What is needed ->
The records are to be repeated exactly, and any images in them are to be dropped.

Data provided ->
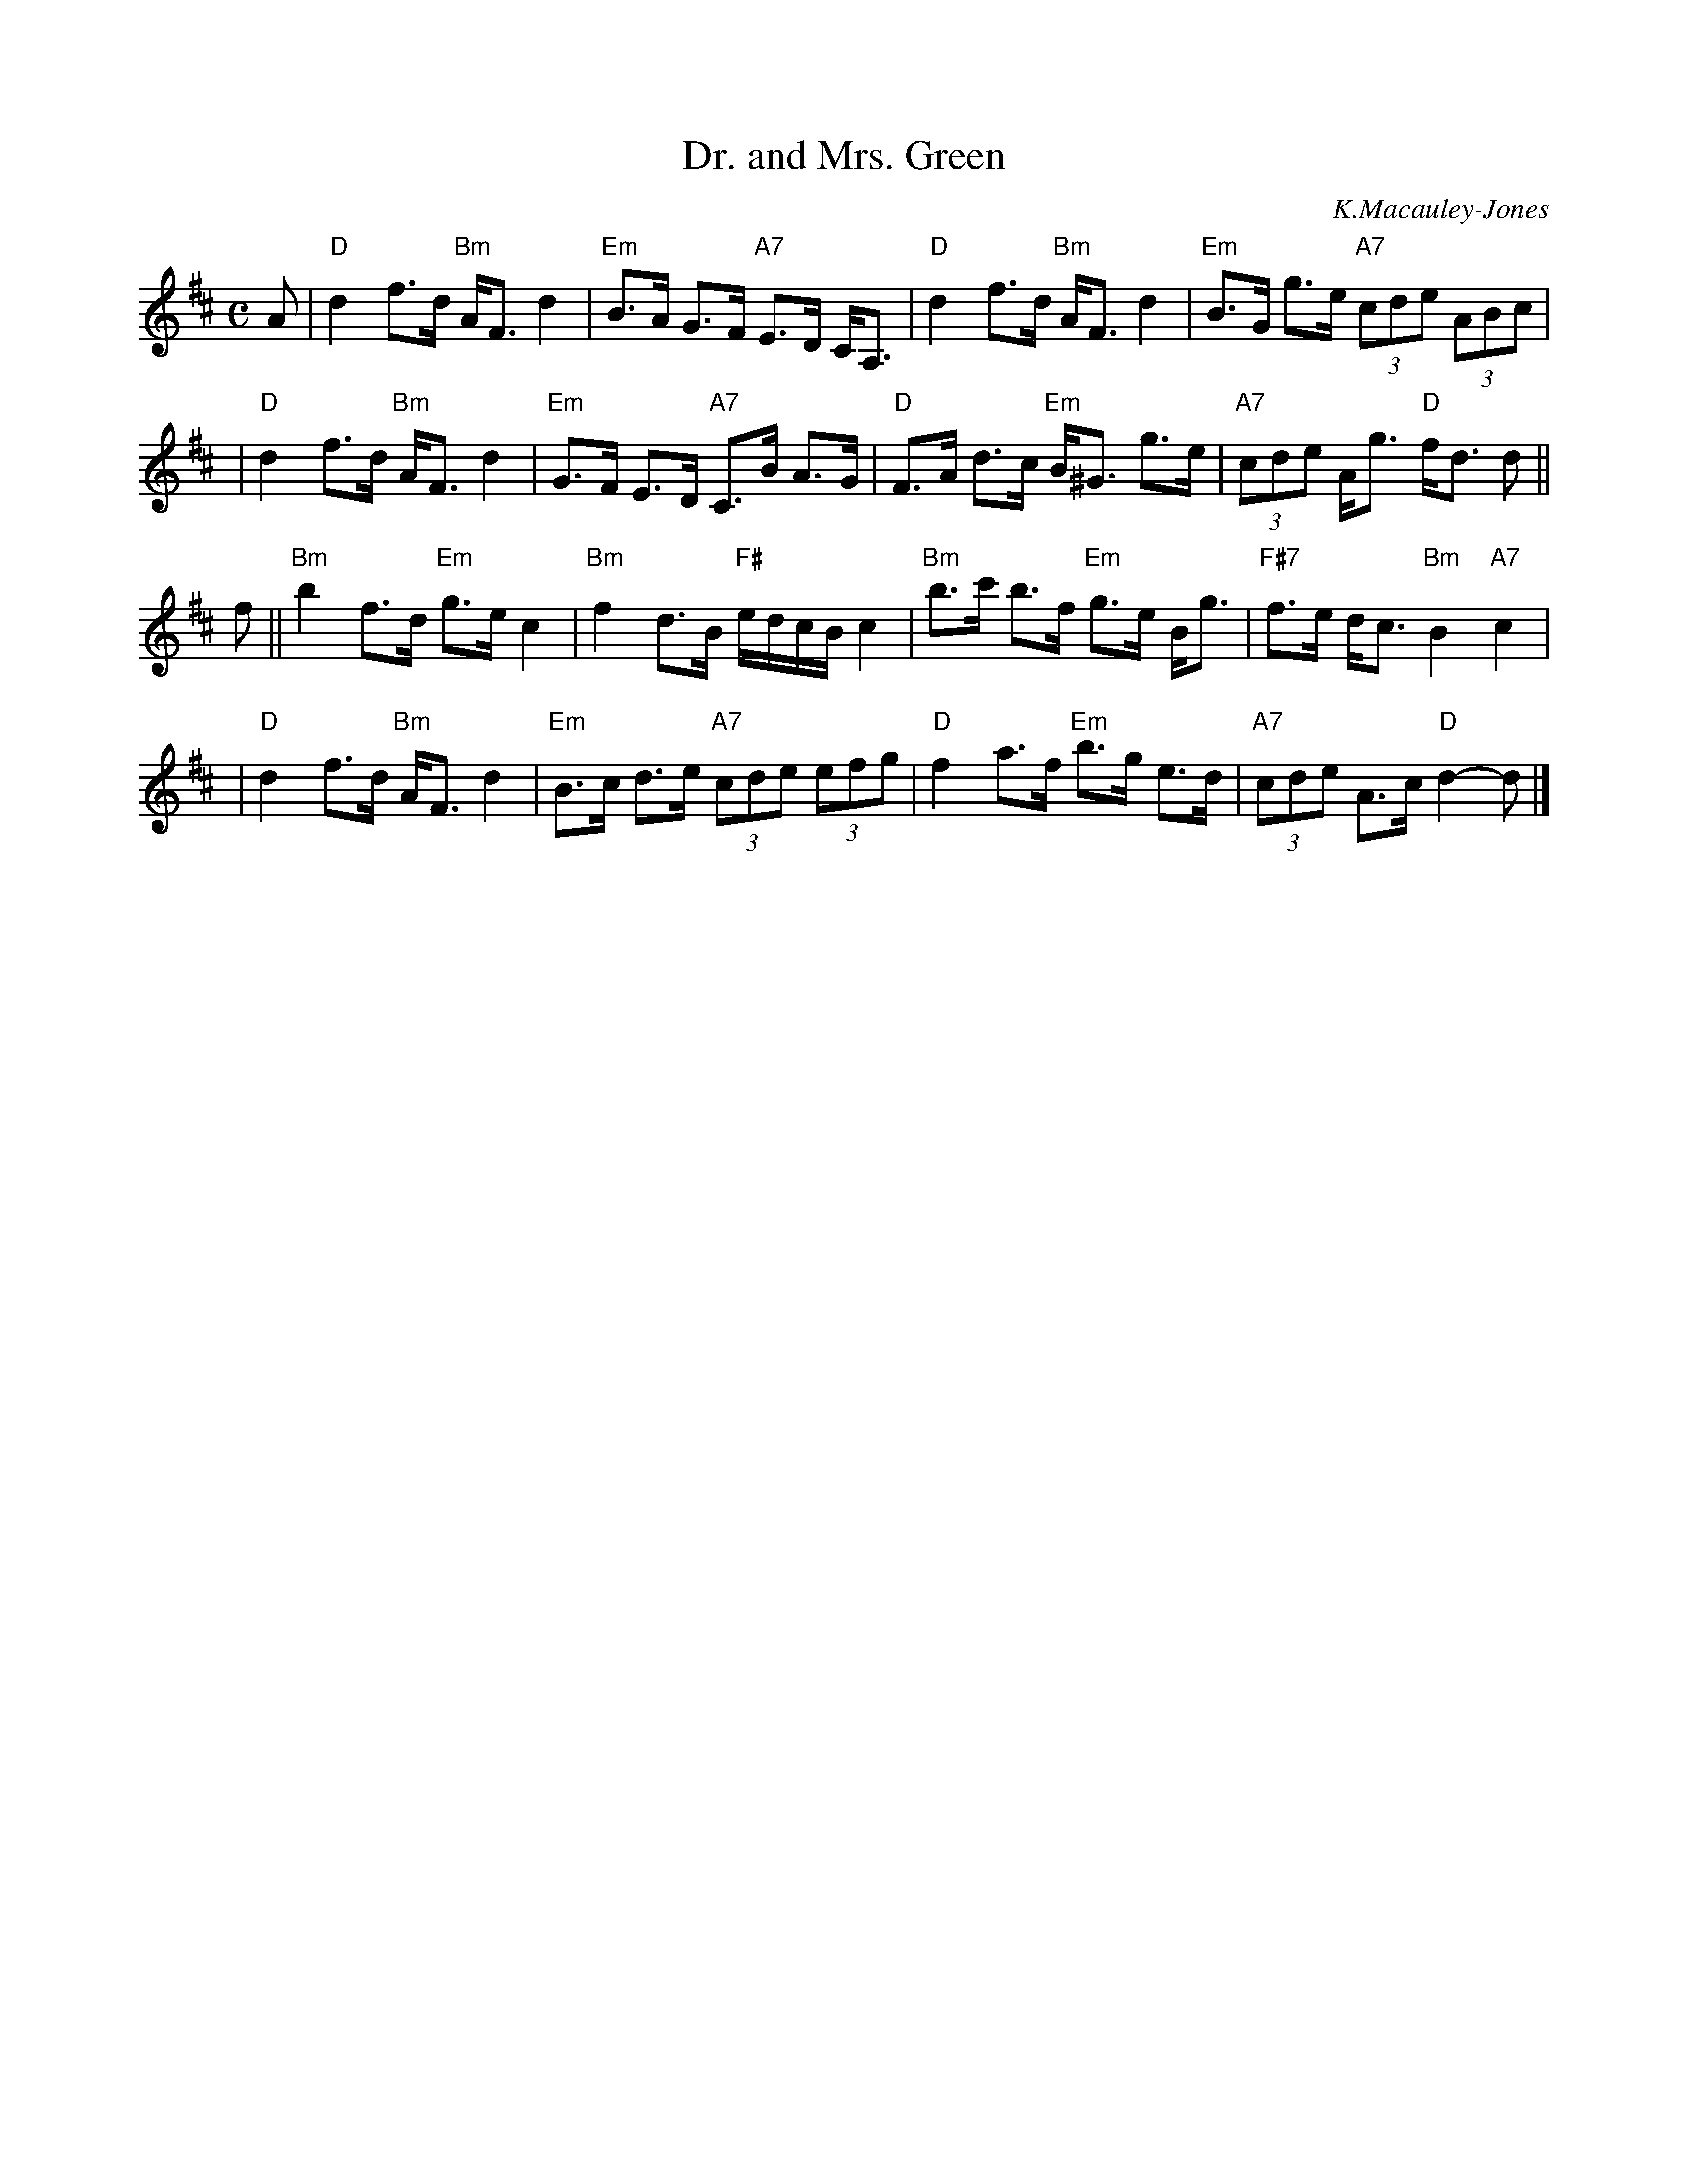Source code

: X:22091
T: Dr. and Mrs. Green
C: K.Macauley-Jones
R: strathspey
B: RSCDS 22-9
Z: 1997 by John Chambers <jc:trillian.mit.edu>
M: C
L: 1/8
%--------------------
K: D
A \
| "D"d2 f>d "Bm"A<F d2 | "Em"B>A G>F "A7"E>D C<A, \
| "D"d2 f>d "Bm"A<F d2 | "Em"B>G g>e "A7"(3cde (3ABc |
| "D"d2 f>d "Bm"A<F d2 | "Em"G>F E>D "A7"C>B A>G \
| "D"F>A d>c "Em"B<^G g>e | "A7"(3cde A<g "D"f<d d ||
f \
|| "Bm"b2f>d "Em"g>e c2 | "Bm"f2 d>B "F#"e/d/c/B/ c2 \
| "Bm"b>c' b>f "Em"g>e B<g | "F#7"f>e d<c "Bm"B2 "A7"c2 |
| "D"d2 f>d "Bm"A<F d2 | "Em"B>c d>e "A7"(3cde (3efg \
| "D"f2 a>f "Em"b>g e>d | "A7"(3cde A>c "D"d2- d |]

Solution below ->
Source code

: X:22091
T: Dr. and Mrs. Green
C: K.Macauley-Jones
R: strathspey
B: RSCDS 22-9
Z: 1997 by John Chambers <jc:trillian.mit.edu>
M: C
L: 1/8
%--------------------
K: D
A \
| "D"d2 f>d "Bm"A<F d2 | "Em"B>A G>F "A7"E>D C<A, \
| "D"d2 f>d "Bm"A<F d2 | "Em"B>G g>e "A7"(3cde (3ABc |
| "D"d2 f>d "Bm"A<F d2 | "Em"G>F E>D "A7"C>B A>G \
| "D"F>A d>c "Em"B<^G g>e | "A7"(3cde A<g "D"f<d d ||
f \
|| "Bm"b2f>d "Em"g>e c2 | "Bm"f2 d>B "F#"e/d/c/B/ c2 \
| "Bm"b>c' b>f "Em"g>e B<g | "F#7"f>e d<c "Bm"B2 "A7"c2 |
| "D"d2 f>d "Bm"A<F d2 | "Em"B>c d>e "A7"(3cde (3efg \
| "D"f2 a>f "Em"b>g e>d | "A7"(3cde A>c "D"d2- d |]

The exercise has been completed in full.